Source information below:
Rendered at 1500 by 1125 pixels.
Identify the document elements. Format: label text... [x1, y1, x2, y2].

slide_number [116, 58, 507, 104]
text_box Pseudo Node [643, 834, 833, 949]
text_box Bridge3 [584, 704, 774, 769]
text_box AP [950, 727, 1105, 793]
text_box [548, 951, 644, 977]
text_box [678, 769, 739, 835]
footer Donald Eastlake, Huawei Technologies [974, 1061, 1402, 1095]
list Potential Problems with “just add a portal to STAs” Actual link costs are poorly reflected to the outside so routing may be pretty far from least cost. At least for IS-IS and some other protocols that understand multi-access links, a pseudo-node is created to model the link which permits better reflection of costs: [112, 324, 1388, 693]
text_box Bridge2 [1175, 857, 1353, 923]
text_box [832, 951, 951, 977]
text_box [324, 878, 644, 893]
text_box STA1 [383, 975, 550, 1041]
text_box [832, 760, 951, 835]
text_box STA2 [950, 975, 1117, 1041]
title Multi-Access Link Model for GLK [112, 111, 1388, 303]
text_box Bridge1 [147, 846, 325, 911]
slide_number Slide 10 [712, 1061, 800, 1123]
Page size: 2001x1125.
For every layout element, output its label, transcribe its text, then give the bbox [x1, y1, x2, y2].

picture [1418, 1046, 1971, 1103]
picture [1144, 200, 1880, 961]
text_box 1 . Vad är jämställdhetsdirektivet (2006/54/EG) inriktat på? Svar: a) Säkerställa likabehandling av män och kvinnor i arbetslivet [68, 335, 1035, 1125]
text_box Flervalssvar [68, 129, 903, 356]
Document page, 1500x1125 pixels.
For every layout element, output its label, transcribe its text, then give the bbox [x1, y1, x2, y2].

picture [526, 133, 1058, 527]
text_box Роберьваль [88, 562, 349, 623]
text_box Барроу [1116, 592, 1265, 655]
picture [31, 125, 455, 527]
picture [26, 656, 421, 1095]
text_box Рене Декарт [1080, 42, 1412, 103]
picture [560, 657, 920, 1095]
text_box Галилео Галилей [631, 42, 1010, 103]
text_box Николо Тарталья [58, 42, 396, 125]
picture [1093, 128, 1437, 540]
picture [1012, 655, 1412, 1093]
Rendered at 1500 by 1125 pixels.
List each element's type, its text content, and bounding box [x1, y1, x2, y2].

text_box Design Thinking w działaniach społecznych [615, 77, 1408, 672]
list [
End of Source information.
Reproduce all the data exactly. Include every line.

**Written answer**
Rendered at 1500 by 1125 pixels.
Identify the document elements. Format: label text... [x1, y1, x2, y2].

slide_number [116, 58, 507, 104]
text_box Pseudo Node [643, 834, 833, 949]
text_box Bridge3 [584, 704, 774, 769]
text_box AP [950, 727, 1105, 793]
text_box [548, 951, 644, 977]
text_box [678, 769, 739, 835]
footer Donald Eastlake, Huawei Technologies [974, 1061, 1402, 1095]
list Potential Problems with “just add a portal to STAs” Actual link costs are poorly reflected to the outside so routing may be pretty far from least cost. At least for IS-IS and some other protocols that understand multi-access links, a pseudo-node is created to model the link which permits better reflection of costs: [112, 324, 1388, 693]
text_box Bridge2 [1175, 857, 1353, 923]
text_box [832, 951, 951, 977]
text_box [324, 878, 644, 893]
text_box STA1 [383, 975, 550, 1041]
text_box [832, 760, 951, 835]
text_box STA2 [950, 975, 1117, 1041]
title Multi-Access Link Model for GLK [112, 111, 1388, 303]
text_box Bridge1 [147, 846, 325, 911]
slide_number Slide 10 [712, 1061, 800, 1123]
Page size: 2001x1125.
For every layout element, output its label, transcribe its text, then give the bbox [x1, y1, x2, y2].

picture [1418, 1046, 1971, 1103]
picture [1144, 200, 1880, 961]
text_box 1 . Vad är jämställdhetsdirektivet (2006/54/EG) inriktat på? Svar: a) Säkerställa likabehandling av män och kvinnor i arbetslivet [68, 335, 1035, 1125]
text_box Flervalssvar [68, 129, 903, 356]
Document page, 1500x1125 pixels.
For every layout element, output its label, transcribe its text, then give the bbox [x1, y1, x2, y2].

picture [526, 133, 1058, 527]
text_box Роберьваль [88, 562, 349, 623]
text_box Барроу [1116, 592, 1265, 655]
picture [31, 125, 455, 527]
picture [26, 656, 421, 1095]
text_box Рене Декарт [1080, 42, 1412, 103]
picture [560, 657, 920, 1095]
text_box Галилео Галилей [631, 42, 1010, 103]
text_box Николо Тарталья [58, 42, 396, 125]
picture [1093, 128, 1437, 540]
picture [1012, 655, 1412, 1093]
Rendered at 1500 by 1125 pixels.
List each element's type, its text content, and bounding box [x1, y1, x2, y2].

text_box Design Thinking w działaniach społecznych [615, 77, 1408, 672]
list [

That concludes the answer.